Ángeles Goyanes

Inicio Libros Textos Blog Contacto

 

Lo que puede la ciencia

Tradición

A. Gil Sanz

El Salmantino (1843): 79

Mar insondable son los deseos del hombre. Su alma, creada por el soplo del Altísimo, encarcelada como a pesar suyo en el cuerpo, forcejea por lanzarse fuera de aquella estrecha vivienda y poder contemplar la esencia de las cosas sin que tengan que pasar por el turbio y falaz prisma de los sentidos; su afán de saber no tiene límites; no teme traspasar la valla que cierra el terreno vedado; y en el desvanecimiento de su orgullo no hay misterios que respete en la divina ni en la humana naturaleza. ¡Ay! Qué pronta ha recibido el castigo de esta pasión inmoderada; la ciencia ha despedazado al hombre, y ha marchitado su corazón con el amargo riego de la incredulidad o de la duda

En uno de los siglos que podemos llamar la infancia de la Europa moderna, época que se distingue por una supersticiosa curiosidad, época que en el día se halla cubierta de espesa niebla a cuyo través los objetos reciben a nuestros ojos formas gigantescas, vivía abstraído del mundo y encerrado en sus meditaciones un sabio de esos que las modernas leyendas suelen pintarnos más relacionados con agentes invisibles que con humanas criaturas. Con insaciable ardor había devorado todos los ramos del saber sin que llenar pudiese aquel vacío que desgarraba su alma y que los estudios iban por el contrario ensanchando cada día. ¡Cuántas veces al contemplar la carrera de los astros, antorchas brillantes de la creación encendidas por la sola palabra de Dios, se entregaba a una desesperación sombría, no pudiendo comprender su origen, ni adivinar siquiera una pequeña parte de los secretos que encierran! Cediendo a veces a los impulsos de la fe y al convencimiento del corazón, leía el nombre de Dios escrito en la brillante página del firmamento, y otras la razón rebelde y presuntuosa le preguntaba quién era y dónde residía el Hacedor del mundo.
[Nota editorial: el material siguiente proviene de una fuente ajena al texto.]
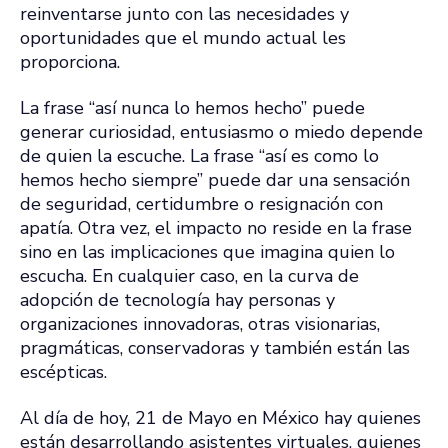
reinventarse junto con las necesidades y
oportunidades que el mundo actual les
proporciona.
La frase “así nunca lo hemos hecho” puede
generar curiosidad, entusiasmo o miedo depende
de quien la escuche. La frase “así es como lo
hemos hecho siempre” puede dar una sensación
de seguridad, certidumbre o resignación con
apatía. Otra vez, el impacto no reside en la frase
sino en las implicaciones que imagina quien lo
escucha. En cualquier caso, en la curva de
adopción de tecnología hay personas y
organizaciones innovadoras, otras visionarias,
pragmáticas, conservadoras y también están las
escépticas.
Al día de hoy, 21 de Mayo en México hay quienes
están desarrollando asistentes virtuales, quienes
Descarriado al fin su entendimiento, tomó el empeño de parodiar el poder de Dios, y cual otro Prometeo quiso arrancar al cielo el fuego de la vida. Empero no trató él de dar animación al mármol, quiso crear al hombre formándole primero un cuerpo de miembros robados a otros. Escogiólos, pues, cual convenía a sus intentos de producir una obra maestra, y ayudado sin duda de algún poder mágico logró al fin encadenarlos de manera que constituyesen un hambre. Pero no era aquello en realidad un hombre, era un cuerpo inerte, privado de vida, y no ocupado por el alma, oculta y desconocida directora de la humana máquina; nada pues había hecho la ciencia; donde quiera que se revolvía encontraba aquellos términos que servían de insuperable dique al tempestuoso mar de sus deseos. Allí debiera detenerse; pero el sabio se obstinaba en luchar contra su pequeñez, y en vano algunas veces resonaba en el interior de su alma una voz que le advertía la inutilidad de su faena, y el triste galardón que le aguardaba.

Encerrado continuamente en su laboratorio se le arrugaba la frente, se le debilitaba el corazón y se le consumía la resistencia. Un día, por fin, que con el rostro apoyado sobre las manos contemplaba su obra, evocando sobre ella el poder que da la vida, sintió pasar ante su vista una pavorosa escena: por los miembros de aquel cuerpo tendido a su presencia corrió un temblor nervioso como si estuviesen agitados por la fuerza galvánica, los ojos de aquel rostro se entreabrieron, un resplandor fosfórico partió de ellos, y el cadáver se levantó ya con vida. La ciencia ha triunfado; ¿Mas por qué el artífice que a precio de tanta fatiga ha producido la obra retrocede horrorizado, crispados los nervios, erizado el cabello, y latiéndole el corazón con desusada violencia? El nuevo ente que su saber ha creado se adelanta hacia él, y a cada paso que da se hiela de pavor la sangre del sabio; aquellos labios hasta entonces mudos se entreabren y pronuncian palabras que le desgarran el corazón a pesar de que no las comprende, siente rodear su cuello unos brazos de hierro, y cuando aquellos brazos le soltaron el sabio cayó sin vida sobre el pavimento.

NO sabemos qué se hizo después aquel monstruoso engendro; Cuéntase, sin embargo, que salió a correr la tierra castigando los proyectos insensatos del saber humano con la duda y la incredulidad que matean el corazón.